Saved data entries:
—————

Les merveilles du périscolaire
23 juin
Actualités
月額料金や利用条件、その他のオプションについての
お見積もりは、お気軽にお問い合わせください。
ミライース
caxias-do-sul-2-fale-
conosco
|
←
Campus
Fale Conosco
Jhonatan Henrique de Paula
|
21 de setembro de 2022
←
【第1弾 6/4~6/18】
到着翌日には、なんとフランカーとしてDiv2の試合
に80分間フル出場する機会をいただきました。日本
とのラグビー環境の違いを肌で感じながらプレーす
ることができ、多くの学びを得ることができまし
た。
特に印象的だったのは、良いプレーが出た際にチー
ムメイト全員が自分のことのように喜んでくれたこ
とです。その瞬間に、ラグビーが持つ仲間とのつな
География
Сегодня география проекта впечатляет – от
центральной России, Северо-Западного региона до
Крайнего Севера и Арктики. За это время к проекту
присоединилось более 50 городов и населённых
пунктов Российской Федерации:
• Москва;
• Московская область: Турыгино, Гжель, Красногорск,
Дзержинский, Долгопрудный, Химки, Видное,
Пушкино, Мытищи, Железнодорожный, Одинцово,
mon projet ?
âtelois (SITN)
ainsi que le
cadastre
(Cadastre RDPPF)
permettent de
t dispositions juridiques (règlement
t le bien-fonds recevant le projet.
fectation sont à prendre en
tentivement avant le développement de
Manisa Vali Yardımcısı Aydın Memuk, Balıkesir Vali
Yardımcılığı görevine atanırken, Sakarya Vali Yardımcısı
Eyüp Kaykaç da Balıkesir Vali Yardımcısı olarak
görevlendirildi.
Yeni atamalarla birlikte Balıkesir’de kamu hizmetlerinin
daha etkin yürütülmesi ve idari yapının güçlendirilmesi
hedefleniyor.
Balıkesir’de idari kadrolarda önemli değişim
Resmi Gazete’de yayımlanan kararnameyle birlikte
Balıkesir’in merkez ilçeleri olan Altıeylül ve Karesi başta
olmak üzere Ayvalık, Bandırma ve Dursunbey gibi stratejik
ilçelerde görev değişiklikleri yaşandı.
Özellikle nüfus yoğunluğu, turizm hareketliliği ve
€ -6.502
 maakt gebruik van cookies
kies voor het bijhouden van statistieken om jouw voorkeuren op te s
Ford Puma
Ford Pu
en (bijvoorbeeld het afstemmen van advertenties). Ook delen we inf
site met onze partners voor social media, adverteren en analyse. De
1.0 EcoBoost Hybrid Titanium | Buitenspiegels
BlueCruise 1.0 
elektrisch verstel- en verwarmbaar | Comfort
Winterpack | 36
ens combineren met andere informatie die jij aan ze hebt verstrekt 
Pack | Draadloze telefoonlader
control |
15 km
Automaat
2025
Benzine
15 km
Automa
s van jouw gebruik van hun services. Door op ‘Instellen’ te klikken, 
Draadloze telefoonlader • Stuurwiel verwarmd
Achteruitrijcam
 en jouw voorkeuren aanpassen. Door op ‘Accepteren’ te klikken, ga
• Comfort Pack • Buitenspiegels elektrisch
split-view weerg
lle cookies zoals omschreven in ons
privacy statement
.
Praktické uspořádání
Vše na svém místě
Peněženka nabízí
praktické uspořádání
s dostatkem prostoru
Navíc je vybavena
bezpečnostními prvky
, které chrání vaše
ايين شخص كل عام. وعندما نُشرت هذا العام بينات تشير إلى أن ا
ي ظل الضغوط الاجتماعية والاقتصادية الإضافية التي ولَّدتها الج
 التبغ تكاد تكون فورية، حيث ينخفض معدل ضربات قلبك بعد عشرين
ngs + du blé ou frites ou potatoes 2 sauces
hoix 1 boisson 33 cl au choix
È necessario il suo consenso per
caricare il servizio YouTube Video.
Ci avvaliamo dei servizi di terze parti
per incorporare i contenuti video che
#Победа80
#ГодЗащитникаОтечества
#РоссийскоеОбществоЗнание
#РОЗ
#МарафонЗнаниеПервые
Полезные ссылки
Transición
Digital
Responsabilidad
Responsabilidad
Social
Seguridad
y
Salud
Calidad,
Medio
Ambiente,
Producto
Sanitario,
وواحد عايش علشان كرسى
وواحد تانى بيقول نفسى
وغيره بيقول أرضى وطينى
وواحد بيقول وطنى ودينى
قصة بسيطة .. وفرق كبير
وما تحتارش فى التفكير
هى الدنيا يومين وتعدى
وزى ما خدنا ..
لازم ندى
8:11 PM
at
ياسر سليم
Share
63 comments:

—————

• **Directive**: Starting from the first line of the records above, retype each line exactly up to and including the one that contains "Yeni atamalarla birlikte", and nothing more.

• **Answer to this problem**:
Les merveilles du périscolaire
23 juin
Actualités
月額料金や利用条件、その他のオプションについての
お見積もりは、お気軽にお問い合わせください。
ミライース
caxias-do-sul-2-fale-
conosco
|
←
Campus
Fale Conosco
Jhonatan Henrique de Paula
|
21 de setembro de 2022
←
【第1弾 6/4~6/18】
到着翌日には、なんとフランカーとしてDiv2の試合
に80分間フル出場する機会をいただきました。日本
とのラグビー環境の違いを肌で感じながらプレーす
ることができ、多くの学びを得ることができまし
た。
特に印象的だったのは、良いプレーが出た際にチー
ムメイト全員が自分のことのように喜んでくれたこ
とです。その瞬間に、ラグビーが持つ仲間とのつな
География
Сегодня география проекта впечатляет – от
центральной России, Северо-Западного региона до
Крайнего Севера и Арктики. За это время к проекту
присоединилось более 50 городов и населённых
пунктов Российской Федерации:
• Москва;
• Московская область: Турыгино, Гжель, Красногорск,
Дзержинский, Долгопрудный, Химки, Видное,
Пушкино, Мытищи, Железнодорожный, Одинцово,
mon projet ?
âtelois (SITN)
ainsi que le
cadastre
(Cadastre RDPPF)
permettent de
t dispositions juridiques (règlement
t le bien-fonds recevant le projet.
fectation sont à prendre en
tentivement avant le développement de
Manisa Vali Yardımcısı Aydın Memuk, Balıkesir Vali
Yardımcılığı görevine atanırken, Sakarya Vali Yardımcısı
Eyüp Kaykaç da Balıkesir Vali Yardımcısı olarak
görevlendirildi.
Yeni atamalarla birlikte Balıkesir’de kamu hizmetlerinin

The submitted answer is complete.